Teem Fish currently holds contracts in Canada and the U. S. and provides services to a mix of fish harvester associations and sectors, First Nation fisheries, and federal government agencies.  As one of only a handful of EM companies in the world, Teem Fish is now competing for additional contracts in the global seafood market.


Teem fish was launched by Ecotrust Canada in June of 2019.  It is a startup social enterprise pioneering new technology designed to provide more affordable and more accurate monitoring of fisheries.  Its services fill data gaps that increase overall fishery and ecosystem understanding and lead to better fishery management.

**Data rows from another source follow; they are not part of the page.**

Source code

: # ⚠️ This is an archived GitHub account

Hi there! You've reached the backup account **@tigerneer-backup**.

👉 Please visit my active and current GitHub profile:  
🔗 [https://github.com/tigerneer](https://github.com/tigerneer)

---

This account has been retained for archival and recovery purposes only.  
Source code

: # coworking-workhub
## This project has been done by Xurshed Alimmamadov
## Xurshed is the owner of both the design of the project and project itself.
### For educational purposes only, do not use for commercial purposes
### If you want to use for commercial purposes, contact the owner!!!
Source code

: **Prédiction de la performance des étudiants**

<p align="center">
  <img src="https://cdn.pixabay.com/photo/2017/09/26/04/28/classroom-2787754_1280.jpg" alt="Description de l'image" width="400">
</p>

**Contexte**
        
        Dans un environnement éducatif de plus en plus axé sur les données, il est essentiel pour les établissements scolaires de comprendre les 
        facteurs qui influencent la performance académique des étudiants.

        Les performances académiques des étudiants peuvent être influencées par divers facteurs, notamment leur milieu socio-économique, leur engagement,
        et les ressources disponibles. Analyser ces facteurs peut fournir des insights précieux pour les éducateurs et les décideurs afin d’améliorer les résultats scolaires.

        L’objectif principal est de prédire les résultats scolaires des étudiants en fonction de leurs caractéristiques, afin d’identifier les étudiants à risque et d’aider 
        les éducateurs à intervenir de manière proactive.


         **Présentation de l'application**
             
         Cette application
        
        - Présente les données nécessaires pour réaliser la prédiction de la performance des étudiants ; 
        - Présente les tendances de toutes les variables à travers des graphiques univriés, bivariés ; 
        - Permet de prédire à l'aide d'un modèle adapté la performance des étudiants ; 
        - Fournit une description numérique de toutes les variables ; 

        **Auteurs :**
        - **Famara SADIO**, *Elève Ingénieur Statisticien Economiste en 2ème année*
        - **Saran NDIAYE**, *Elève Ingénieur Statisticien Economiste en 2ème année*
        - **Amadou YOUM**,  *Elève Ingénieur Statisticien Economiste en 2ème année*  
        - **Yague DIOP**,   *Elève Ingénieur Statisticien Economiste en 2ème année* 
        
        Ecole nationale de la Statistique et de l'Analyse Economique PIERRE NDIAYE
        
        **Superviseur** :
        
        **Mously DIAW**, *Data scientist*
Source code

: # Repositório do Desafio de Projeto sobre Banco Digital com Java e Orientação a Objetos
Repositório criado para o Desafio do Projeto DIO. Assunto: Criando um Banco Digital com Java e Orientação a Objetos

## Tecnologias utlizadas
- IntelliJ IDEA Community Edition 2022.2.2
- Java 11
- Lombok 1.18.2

While it is too early to have meaningful impact measurement, just over 100 fish harvesters in 8 different commercial and recreational fisheries currently use Teem Fish EM systems and have benefited from cost savings and more inclusive data collection, analysis and reporting.   Regulators, researchers and harvesters in Canada, the U.S., and Indigenous Nations receive data from Teem Fish EM systems and use it to monitor and quantify the impacts of their fisheries on fish stocks.  Teem Fish EM data collection contributes to improved sustainability for fisheries by recognizing, addressing and helping fill the data gaps that exist for many global fisheries.


Small boat seafood harvesters face numerous challenges in trying to make a good livelihood.    Always a dangerous and unpredictable industry, climate change has added additional complications as shifting weather patterns and warming oceans have threatened the survival of some species of fish.  Other species are migrating to cooler waters which disrupts traditional geographical patterns for fisheries.

Small boat fish harvesters do not have the resources of large seafood companies and additional expenses hit hard.  They appreciate the need to regulate fishing to avoid overfishing and illegal fishing but struggle with the cost of monitoring and regulation.

Fishing is an ancient industry and one that does not adopt to change quickly or easily.  Many fish harvesters and fisheries management are not eager to bring in new technologies, particularly when the first year installation price is high.